Quarta-feira, 12 de Agosto de 2020, 16h:06

Exclusão de Cuiabá e o fim de Mato Grosso

Houve um tempo em que eu era contrário às ideias de divisão do estado por patriotismo, amor à terra natal

JOSÉ ANTONIO LEMOS

Pode até continuar existindo um pedaço de Mato Grosso mantendo seu nome, mas este estado campeão nacional de produção e potencialidades que conhecemos hoje, uma das principais fontes de alimentos para o mundo e uma voz cada vez mais forte e respeitada na federação brasileira, este estado que nos enche de orgulho deixará de existir.

Houve um tempo em que eu era contrário às ideias de divisão do estado por patriotismo, amor à terra natal e essas coisas que pareciam tão antigas e distantes, mas que agora estão em alta com a ascensão conservadora no país.

Embora estes motivos persistam, sigo contra as ambições divisionistas, porém por razões bem mais pragmáticas. Entre outras porque não precisa de mais governos um país que, em média, paga de impostos quase 40% de tudo que produz só para sustentar nos seus três poderes máquinas político-administrativas ineficientes e perdulárias. Certamente, reduzi-los seria melhor.

Ainda mais se tratando de Mato Grosso, um estado que após séculos amargando dificuldades, hoje, se bem gerido, teria sobra em caixa para investir no aumento real da qualidade de vida de sua gente, além dos recursos para bancar o custeio das estruturas administrativas, políticas e de prestação dos serviços públicos necessárias à sua subsistência.

E é neste suado e valioso superávit, fruto do trabalho duro de todos os mato-grossenses, que a classe política está de olho e busca apoderar-se na sua insaciável sanha de poder e riqueza.

Na ânsia pela locupletação, as teses divisionistas caem como uma luva e são trabalhadas a pelo menos três décadas abertamente pelos mais destemidos ou disfarçadas pelo consentimento silencioso dos covardes, favoráveis, mas sem coragem para assumi-las.

Ao invés de investir o excedente produzido pelo povo na promoção da qualidade de vida do próprio povo, querem “torrá-lo” em novas e faustosas pirâmides de cargos públicos sob seu domínio e manipulação. Por anos usaram um discurso embelezado por falácias sem convencer qualquer parcela da população, sem tempo para mutretas no seu trabalho de sol-a-sol.

Ademais, o descrédito da classe política já era tanto que os divisionistas logo optaram por outra estratégia mais ardilosa e sutil.

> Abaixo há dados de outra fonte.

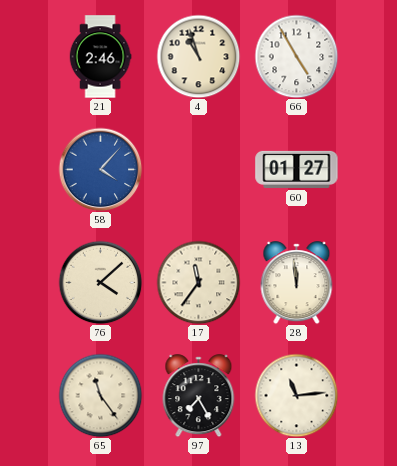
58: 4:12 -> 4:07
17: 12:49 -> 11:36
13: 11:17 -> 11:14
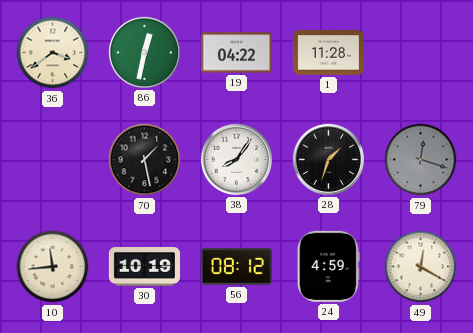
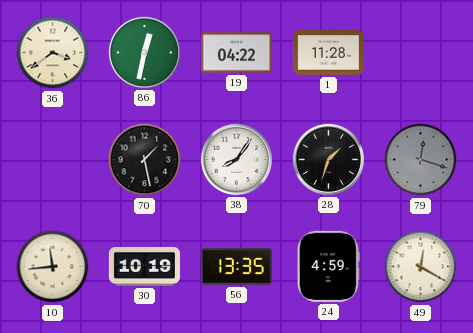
56: 08:12 -> 13:35
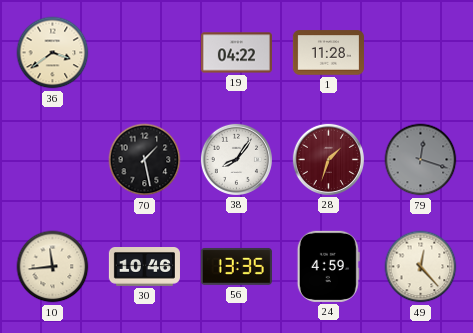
86: 12:32 -> none
28 dial: black -> burgundy
30: 10:19 -> 10:46
49: 12:20 -> 12:23
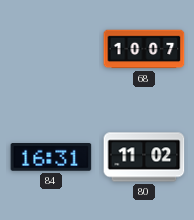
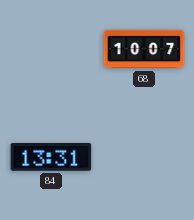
84: 16:31 -> 13:31
80: 11:02 -> none
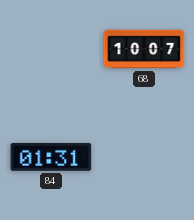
84: 13:31 -> 01:31
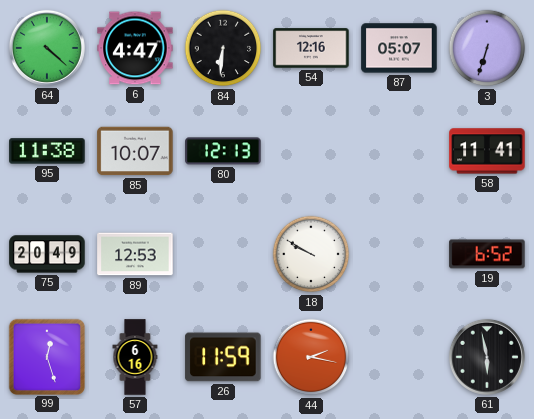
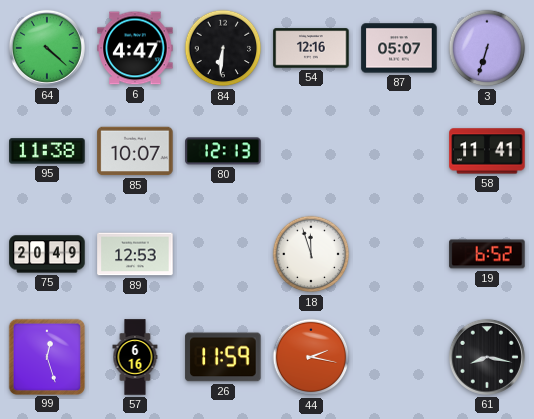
18: 9:50 -> 11:57
61: 5:58 -> 8:17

Pegaram o gargalo logístico, o problema mais grave e urgente do estado cuja solução é pleito unânime dos mato-grossenses, e habilmente o transformaram em uma ferramenta de desconstrução geopolítica.

A logística virou “boi de piranha” com apenas uma sutil mudança no projeto ferroviário consolidado em lei no Plano Nacional de Viação pelo senador Vuolo e no contrato de concessão da Ferronorte: quietos, excluíram a Grande Cuiabá em uma nova malha ferroviária projetada segundo os interesses da pior política, mesmo com uma carga dirigida a ela estimada em 20 milhões de toneladas/ano. Excluídas Cuiabá e sua região metropolitana, natural polo integrador do estado, Mato Grosso se desmancha em três. História para os próximos artigos.

A redenção de Mato Grosso é abrir caminhos em todas as direções e modais, sem exclusões, benvindas a FICO e a Ferrogrão. A intenção de tirar Cuiabá da malha ferroviária estadual que se desenha nos subterrâneos federais com base em mentiras tecnicistas transforma os trilhos de esperança pela grandiosa vocação de Mato Grosso, em arma para destrui-lo.

Não será preciso mais falar em divisão, daqui a pouco ela virá “naturalmente”. E, divididos, voltamos à rabeira da federação, sem voz e sem vez. A menos que a sociedade civil organizada da Baixada Cuiabana, 1/3 da população e do eleitorado mato-grossense com seus líderes leve seu grito direto ao presidente Bolsonaro, eleito contra a mentira e a corrupção. Sem excluídos. E as eleições vêm aí!

José Antonio Lemos dos Santos é arquiteto e urbanista.